Isha stretched like a cat, her confidence a shield against the gloom. “Very well.” She marched toward him, her chin high. “Sitting on the charger, boy?”
The boy looked up, his eyes vacant. “What?”
“Wanna charge yourself up before you fly?” Isha stepped onto the neighboring swing, her eyes flashing with a regal, reckless light. “Just make sure you don’t tumble into a trash can when you jump. Perhaps I’ll show you how a queen takes flight, eh?”
Miles away, Ahsoka stood in the bowels of a jagged mountain. Fate had dropped her there like a discarded toy before vanishing into the clouds. Her breath came in ragged hitches; every shadow looked like a blade, every drip of water sounded like a footstep.
“This isn’t Mystery” she whimpered, her hands trembling against her lightsabers. The warrior’s instinct was there, but it was suffocated by a paralyzing, gnawing anxiety. She looked at the narrow slice of sky above. “This isn’t home! Come back! Please!”
The silence that answered her was heavier than the stone.
In the heart of the Iron Forest, Zilla—whose mind was a fractured mirror of genius and madness—stared at the stone against her chest.
“My amulet… it’s screaming,” she hissed. She looked up at Anakin, the Winter King. He sat atop a pale horse, his eyes cold and calculating. He didn’t want peace; he wanted the map of the world rewritten in his own image.
“Master!” she chirped, a manic grin twitching on her lips.
“Not now, apprentice,” Anakin snapped, his voice a manipulative purr. “We have business. Lands to seize.

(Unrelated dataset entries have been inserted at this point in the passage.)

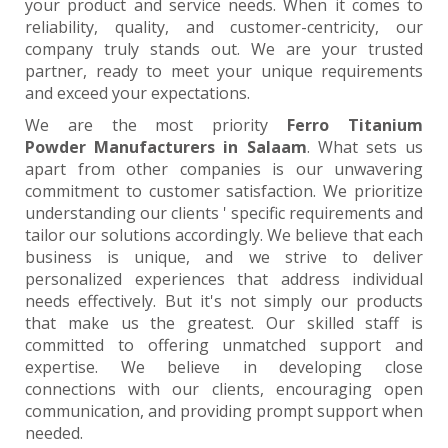
your product and service needs. When it comes to
reliability, quality, and customer-centricity, our
company truly stands out. We are your trusted
partner, ready to meet your unique requirements
and exceed your expectations.
We are the most priority
Ferro Titanium
Powder Manufacturers in Salaam
. What sets us
apart from other companies is our unwavering
commitment to customer satisfaction. We prioritize
understanding our clients ' specific requirements and
tailor our solutions accordingly. We believe that each
business is unique, and we strive to deliver
personalized experiences that address individual
needs effectively. But it's not simply our products
that make us the greatest. Our skilled staff is
committed to offering unmatched support and
expertise. We believe in developing close
connections with our clients, encouraging open
communication, and providing prompt support when
needed.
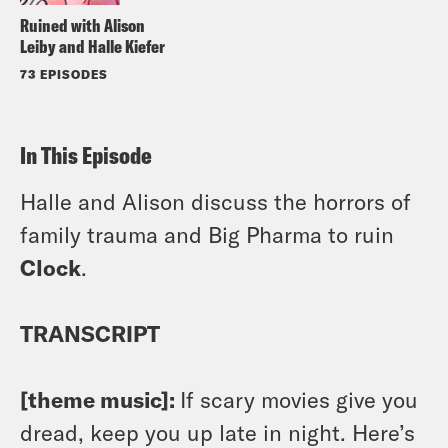
Ruined with Alison
Leiby and Halle Kiefer
73 EPISODES
In This Episode
Halle and Alison discuss the horrors of
family trauma and Big Pharma to ruin
Clock
.
TRANSCRIPT
[theme music]:
If scary movies give you
dread, keep you up late in night. Here’s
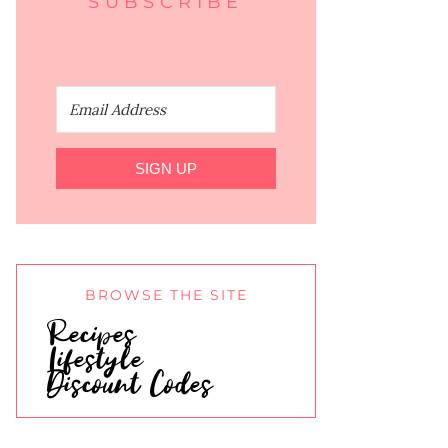
SUBSCRIBE
SIGN UP
BROWSE THE SITE
Recipes
Lifestyle
Discount Codes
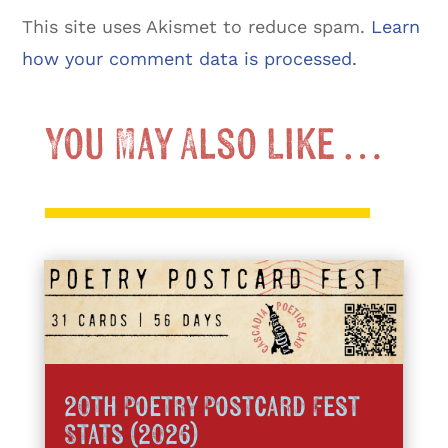
This site uses Akismet to reduce spam.
Learn
how your comment data is processed.
You May Also Like …
20th Poetry Postcard Fest
Stats (2026)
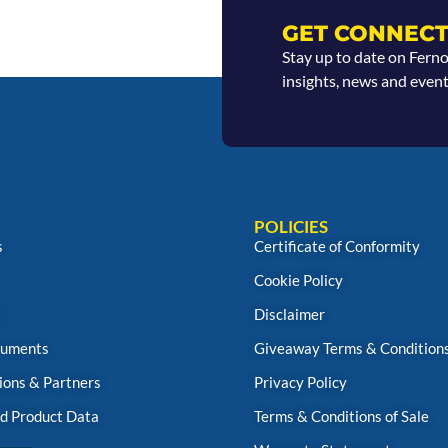
GET CONNECT
Stay up to date on Fern
insights, news and event
POLICIES
s
Certificate of Conformity
Cookie Policy
s
Disclaimer
uments
Giveaway Terms & Condition
ions & Partners
Privacy Policy
d Product Data
Terms & Conditions of Sale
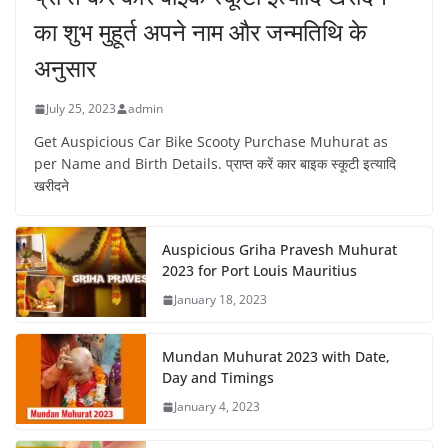
का शुभ मुहूर्त अपने नाम और जन्मतिथि के
अनुसार
July 25, 2023
admin
Get Auspicious Car Bike Scooty Purchase Muhurat as
per Name and Birth Details. प्राप्त करें कार बाइक स्कूटी इत्यादि
खरीदने
Auspicious Griha Pravesh Muhurat
2023 for Port Louis Mauritius
January 18, 2023
Mundan Muhurat 2023 with Date,
Day and Timings
January 4, 2023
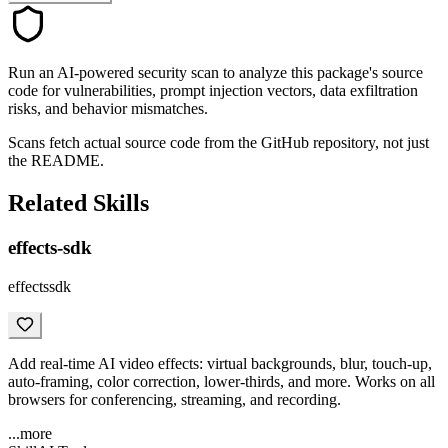
Run an AI-powered security scan to analyze this package's source
code for vulnerabilities, prompt injection vectors, data exfiltration
risks, and behavior mismatches.
Scans fetch actual source code from the GitHub repository, not just
the README.
Related Skills
effects-sdk
effectssdk
Add real-time AI video effects: virtual backgrounds, blur, touch-up,
auto-framing, color correction, lower-thirds, and more. Works on all
browsers for conferencing, streaming, and recording.
...more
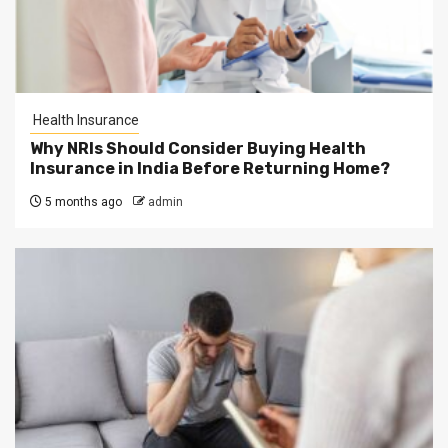
Health Insurance
Why NRIs Should Consider Buying Health
Insurance in India Before Returning Home?
5 months ago
admin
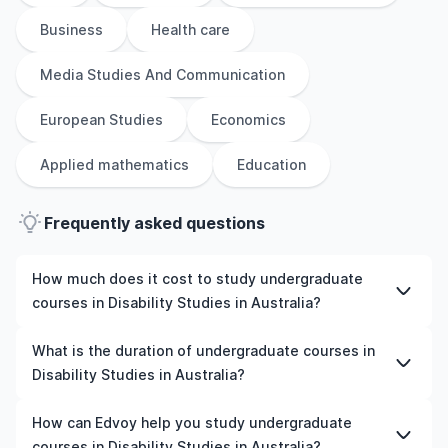
Business
Health care
Media Studies And Communication
European Studies
Economics
Applied mathematics
Education
Frequently asked questions
How much does it cost to study undergraduate
courses in Disability Studies in Australia?
The cost of pursuing undergraduate courses in Disability
What is the duration of undergraduate courses in
Studies in Australia varies based on factors such as the
Disability Studies in Australia?
institution, programme duration, and location. Tuition
fees differ among universities and programmes, while
The duration of undergraduate courses in Disability
How can Edvoy help you study undergraduate
living expenses depend on the city and personal
Studies in Australia typically varies depending on
courses in Disability Studies in Australia?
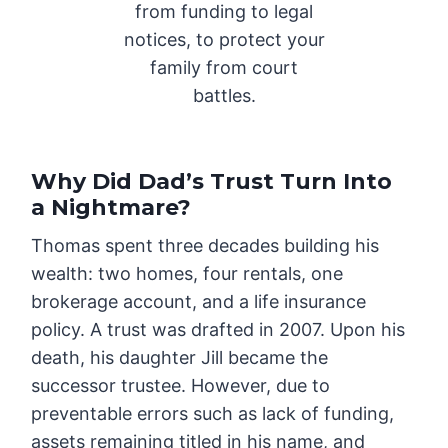
from funding to legal
notices, to protect your
family from court
battles.
Why Did Dad’s Trust Turn Into
a Nightmare?
Thomas spent three decades building his
wealth: two homes, four rentals, one
brokerage account, and a life insurance
policy. A trust was drafted in 2007. Upon his
death, his daughter Jill became the
successor trustee. However, due to
preventable errors such as lack of funding,
assets remaining titled in his name, and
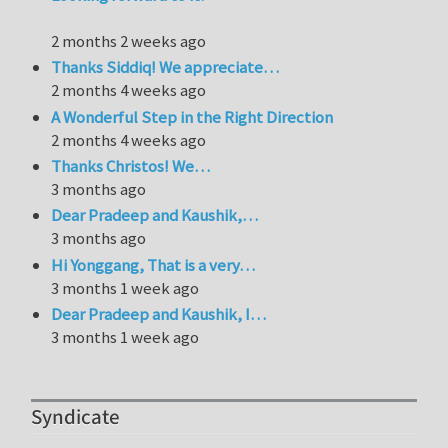
2 months 2 weeks ago
Thanks Siddiq! We appreciate…
2 months 4 weeks ago
A Wonderful Step in the Right Direction
2 months 4 weeks ago
Thanks Christos! We…
3 months ago
Dear Pradeep and Kaushik,…
3 months ago
Hi Yonggang, That is a very…
3 months 1 week ago
Dear Pradeep and Kaushik, I…
3 months 1 week ago
Syndicate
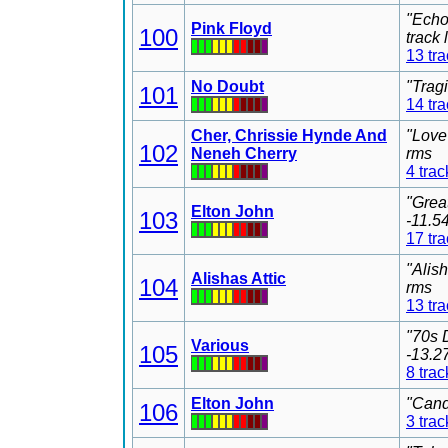
"Echo
Pink Floyd
100
track
13 tr
No Doubt
"Trag
101
14 tr
Cher, Chrissie Hynde And
"Love
102
Neneh Cherry
rms
4 trac
"Grea
Elton John
103
-11.5
17 tr
"Alis
Alishas Attic
104
rms
13 tr
"70s 
Various
105
-13.2
8 trac
Elton John
"Cand
106
3 trac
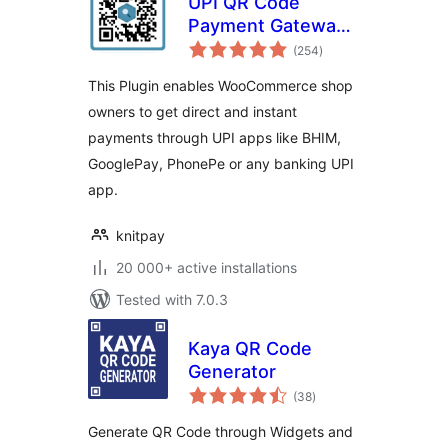
UPI QR Code
Payment Gateway
total
for WooCommerce
(254
)
ratings
This Plugin enables WooCommerce shop
owners to get direct and instant
payments through UPI apps like BHIM,
GooglePay, PhonePe or any banking UPI
app.
knitpay
20 000+ active installations
Tested with 7.0.3
Kaya QR Code
Generator
total
(38
)
ratings
Generate QR Code through Widgets and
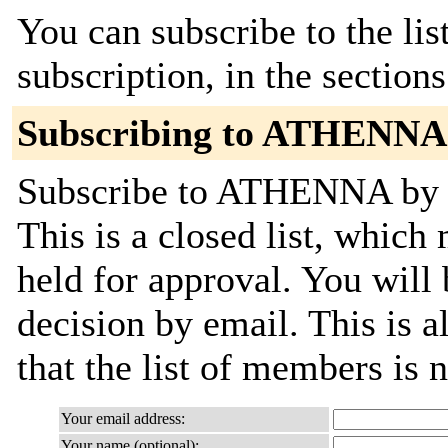
You can subscribe to the lis
subscription, in the section
Subscribing to ATHENNA
Subscribe to ATHENNA by fi
This is a closed list, which
held for approval. You will 
decision by email. This is a
that the list of members is
Your email address:
Your name (optional):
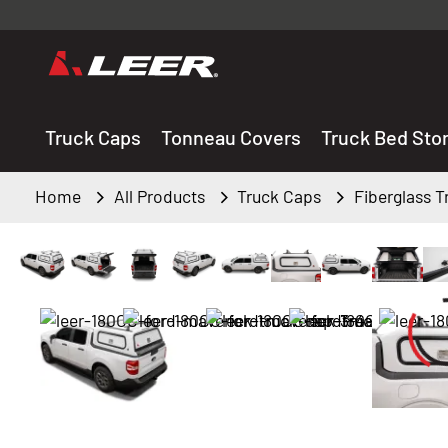
Valid onl
premium 
carefully sele
Truck Caps
Tonneau Covers
Truck Bed Sto
Home
All Products
Truck Caps
Fiberglass 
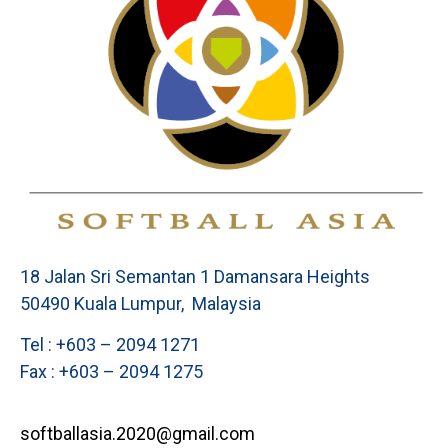
18 Jalan Sri Semantan 1 Damansara Heights
50490 Kuala Lumpur, Malaysia
Tel : +603 – 2094 1271
Fax : +603 – 2094 1275
softballasia.2020@gmail.com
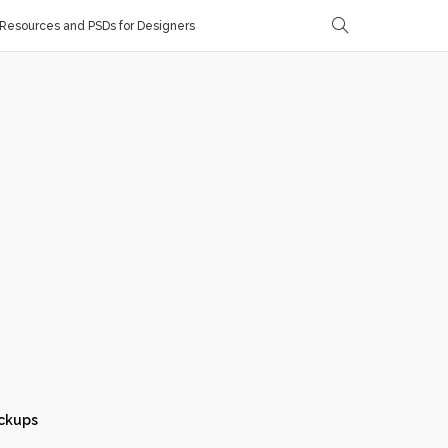
Resources and PSDs for Designers
ckups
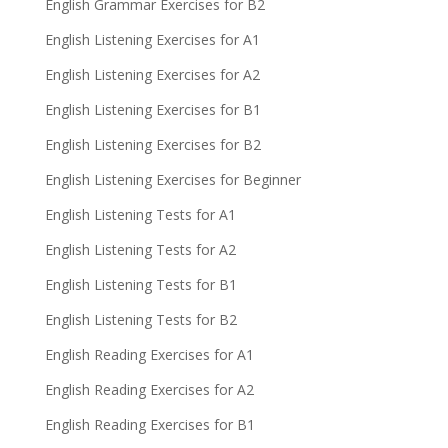
English Grammar Exercises for B2
English Listening Exercises for A1
English Listening Exercises for A2
English Listening Exercises for B1
English Listening Exercises for B2
English Listening Exercises for Beginner
English Listening Tests for A1
English Listening Tests for A2
English Listening Tests for B1
English Listening Tests for B2
English Reading Exercises for A1
English Reading Exercises for A2
English Reading Exercises for B1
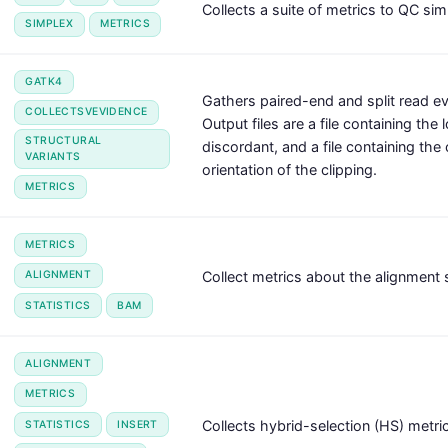
Collects a suite of metrics to QC si
SIMPLEX
METRICS
GATK4
Gathers paired-end and split read ev
COLLECTSVEVIDENCE
Output files are a file containing the
STRUCTURAL
discordant, and a file containing the 
VARIANTS
orientation of the clipping.
METRICS
METRICS
Collect metrics about the alignment 
ALIGNMENT
STATISTICS
BAM
ALIGNMENT
METRICS
Collects hybrid-selection (HS) metri
STATISTICS
INSERT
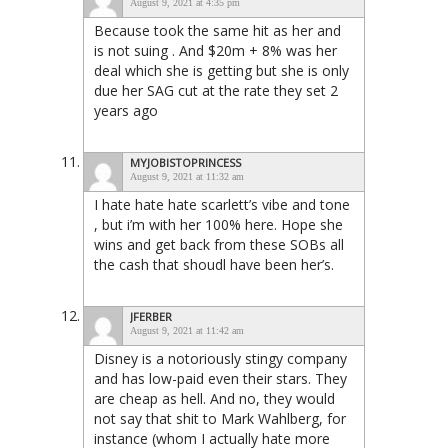
August 9, 2021 at 4:35 pm
Because took the same hit as her and
is not suing . And $20m + 8% was her
deal which she is getting but she is only
due her SAG cut at the rate they set 2
years ago
MYJOBISTOPRINCESS
August 9, 2021 at 11:32 am
I hate hate hate scarlett’s vibe and tone
, but i’m with her 100% here. Hope she
wins and get back from these SOBs all
the cash that shoudl have been her’s.
JFERBER
August 9, 2021 at 11:42 am
Disney is a notoriously stingy company
and has low-paid even their stars. They
are cheap as hell. And no, they would
not say that shit to Mark Wahlberg, for
instance (whom I actually hate more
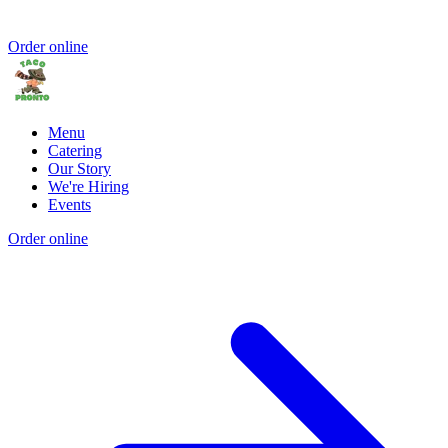
Order online
Menu
Catering
Our Story
We're Hiring
Events
Order online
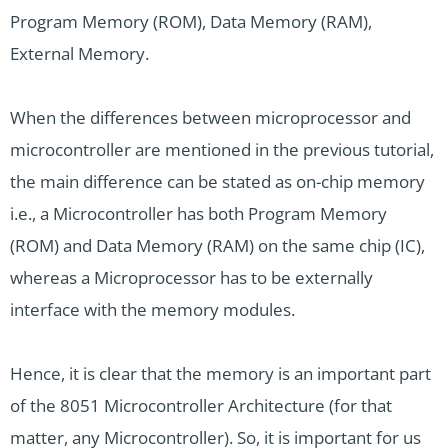
Program Memory (ROM), Data Memory (RAM),
External Memory.
When the differences between microprocessor and
microcontroller are mentioned in the previous tutorial,
the main difference can be stated as on-chip memory
i.e., a Microcontroller has both Program Memory
(ROM) and Data Memory (RAM) on the same chip (IC),
whereas a Microprocessor has to be externally
interface with the memory modules.
Hence, it is clear that the memory is an important part
of the 8051 Microcontroller Architecture (for that
matter, any Microcontroller). So, it is important for us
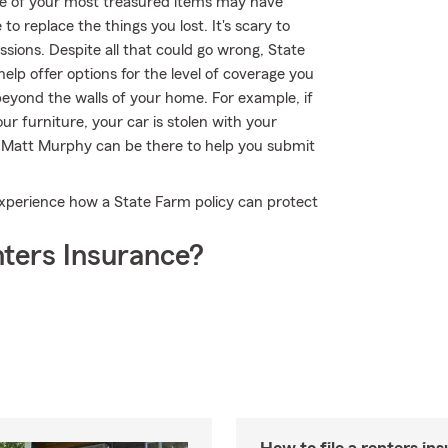
me of your most treasured items may have
o replace the things you lost. It's scary to
ssions. Despite all that could go wrong, State
p offer options for the level of coverage you
beyond the walls of your home. For example, if
r furniture, your car is stolen with your
nt Matt Murphy can be there to help you submit
xperience how a State Farm policy can protect
ters Insurance?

Crowns to break.”
“But my sister—”
“Later.” Anakin looked toward the treeline where the Summer King approached.
King Solis, the golden monarch of the sun-drenched lands, rode forward with a radiant host. “Hail, King Solis!” his people cried, their voices full of genuine love.
Anakin’s mercenaries—cold men from the frozen wastes—gave a hollow, forced echoed: “O… hail King Anakin…”
Zilla didn’t care for kings. She felt a spark in her brain, a jagged bolt of certainty. “Ahsoka!” she shrieked, breaking into a frantic, stumbling run. She tripped over roots and stones, gasping for air, her laughter mingling with sobs. “I’ll find you, sister. I’ll follow the glow until we’re both lost!”
Ahsoka had fled the mountain, finding a dilapidated tavern deep in the woods. She tried to drown her panic in a wooden mug, but the air suddenly grew cold. A shadow stretched across her table—not a shadow cast by light, but a living, breathing darkness.
Maul.
He was the thing that lived under beds, the shape in the corner of the eye. He wasn’t just a man; he was a nightmare given flesh, his teeth bared in a yellowed snarl.
“I said I wasn’t interested!” Ahsoka yelled, her heart hammering against her ribs like a trapped bird.
“Then why haunt such a dark place, Lady Tano?” Maul chuckled, a sound like grinding bones. “We are two of a kind. Bound by the dark.”
“I didn’t know it was a bar,” she spat, her anxiety turning into a flash of desperate rage. “And I’m leaving.”
“Ah… then I shall be your shadow,” Maul grinned, his eyes fixed on her throat.
“I don’t think so.” Ahsoka grabbed his drink and dashed the burning liquid over his horns and face. “Goodbye. Loser.”
She bolted into the trees, the forest swallowing her whole. But behind her, the shadow didn’t move. It simply waited for the sun to go down further. In Mystery the night was long, and the hunt had only just begun.